ASSIGNMENT ▸ Go through the records below and report each line with "Vancouver" in it.
+ + + + +
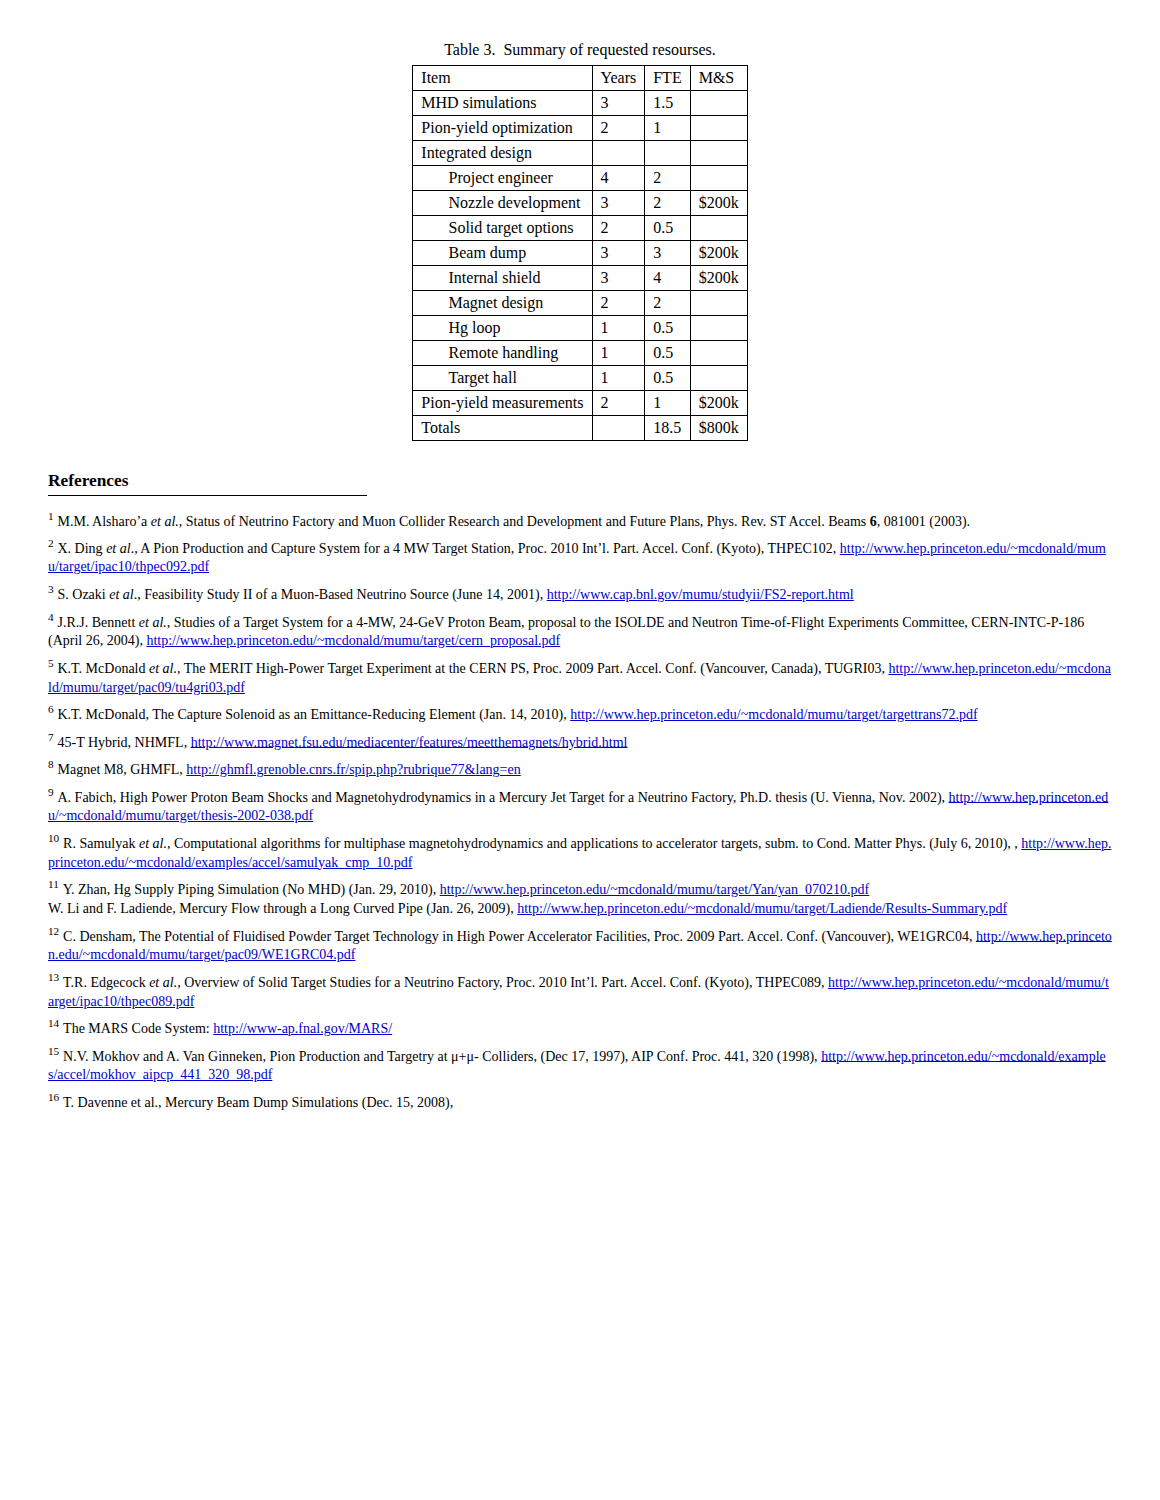Table 3. Summary of requested resourses.
| Item | Years | FTE | M&S |
| --- | --- | --- | --- |
| MHD simulations | 3 | 1.5 | |
| Pion-yield optimization | 2 | 1 | |
| Integrated design | | | |
| Project engineer | 4 | 2 | |
| Nozzle development | 3 | 2 | $200k |
| Solid target options | 2 | 0.5 | |
| Beam dump | 3 | 3 | $200k |
| Internal shield | 3 | 4 | $200k |
| Magnet design | 2 | 2 | |
| Hg loop | 1 | 0.5 | |
| Remote handling | 1 | 0.5 | |
| Target hall | 1 | 0.5 | |
| Pion-yield measurements | 2 | 1 | $200k |
| Totals | | 18.5 | $800k |
References
1 M.M. Alsharo’a et al., Status of Neutrino Factory and Muon Collider Research and Development and Future Plans, Phys. Rev. ST Accel. Beams 6, 081001 (2003).
2 X. Ding et al., A Pion Production and Capture System for a 4 MW Target Station, Proc. 2010 Int’l. Part. Accel. Conf. (Kyoto), THPEC102, http://www.hep.princeton.edu/~mcdonald/mumu/target/ipac10/thpec092.pdf
3 S. Ozaki et al., Feasibility Study II of a Muon-Based Neutrino Source (June 14, 2001), http://www.cap.bnl.gov/mumu/studyii/FS2-report.html
4 J.R.J. Bennett et al., Studies of a Target System for a 4-MW, 24-GeV Proton Beam, proposal to the ISOLDE and Neutron Time-of-Flight Experiments Committee, CERN-INTC-P-186 (April 26, 2004), http://www.hep.princeton.edu/~mcdonald/mumu/target/cern_proposal.pdf
5 K.T. McDonald et al., The MERIT High-Power Target Experiment at the CERN PS, Proc. 2009 Part. Accel. Conf. (Vancouver, Canada), TUGRI03, http://www.hep.princeton.edu/~mcdonald/mumu/target/pac09/tu4gri03.pdf
6 K.T. McDonald, The Capture Solenoid as an Emittance-Reducing Element (Jan. 14, 2010), http://www.hep.princeton.edu/~mcdonald/mumu/target/targettrans72.pdf
745-T Hybrid, NHMFL, http://www.magnet.fsu.edu/mediacenter/features/meetthemagnets/hybrid.html
8 Magnet M8, GHMFL, http://ghmfl.grenoble.cnrs.fr/spip.php?rubrique77&lang=en
9 A. Fabich, High Power Proton Beam Shocks and Magnetohydrodynamics in a Mercury Jet Target for a Neutrino Factory, Ph.D. thesis (U. Vienna, Nov. 2002), http://www.hep.princeton.edu/~mcdonald/mumu/target/thesis-2002-038.pdf
10 R. Samulyak et al., Computational algorithms for multiphase magnetohydrodynamics and applications to accelerator targets, subm. to Cond. Matter Phys. (July 6, 2010), , http://www.hep.princeton.edu/~mcdonald/examples/accel/samulyak_cmp_10.pdf
11 Y. Zhan, Hg Supply Piping Simulation (No MHD) (Jan. 29, 2010), http://www.hep.princeton.edu/~mcdonald/mumu/target/Yan/yan_070210.pdf W. Li and F. Ladiende, Mercury Flow through a Long Curved Pipe (Jan. 26, 2009), http://www.hep.princeton.edu/~mcdonald/mumu/target/Ladiende/Results-Summary.pdf
12 C. Densham, The Potential of Fluidised Powder Target Technology in High Power Accelerator Facilities, Proc. 2009 Part. Accel. Conf. (Vancouver), WE1GRC04, http://www.hep.princeton.edu/~mcdonald/mumu/target/pac09/WE1GRC04.pdf
13 T.R. Edgecock et al., Overview of Solid Target Studies for a Neutrino Factory, Proc. 2010 Int’l. Part. Accel. Conf. (Kyoto), THPEC089, http://www.hep.princeton.edu/~mcdonald/mumu/target/ipac10/thpec089.pdf
14 The MARS Code System: http://www-ap.fnal.gov/MARS/
15 N.V. Mokhov and A. Van Ginneken, Pion Production and Targetry at μ+μ- Colliders, (Dec 17, 1997), AIP Conf. Proc. 441, 320 (1998), http://www.hep.princeton.edu/~mcdonald/examples/accel/mokhov_aipcp_441_320_98.pdf
16 T. Davenne et al., Mercury Beam Dump Simulations (Dec. 15, 2008),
+ + + + +
WRITTEN ANSWER ▸
5 K.T. McDonald et al., The MERIT High-Power Target Experiment at the CERN PS, Proc. 2009 Part. Accel. Conf. (Vancouver, Canada), TUGRI03, http://www.hep.princeton.edu/~mcdonald/mumu/target/pac09/tu4gri03.pdf
12 C. Densham, The Potential of Fluidised Powder Target Technology in High Power Accelerator Facilities, Proc. 2009 Part. Accel. Conf. (Vancouver), WE1GRC04, http://www.hep.princeton.edu/~mcdonald/mumu/target/pac09/WE1GRC04.pdf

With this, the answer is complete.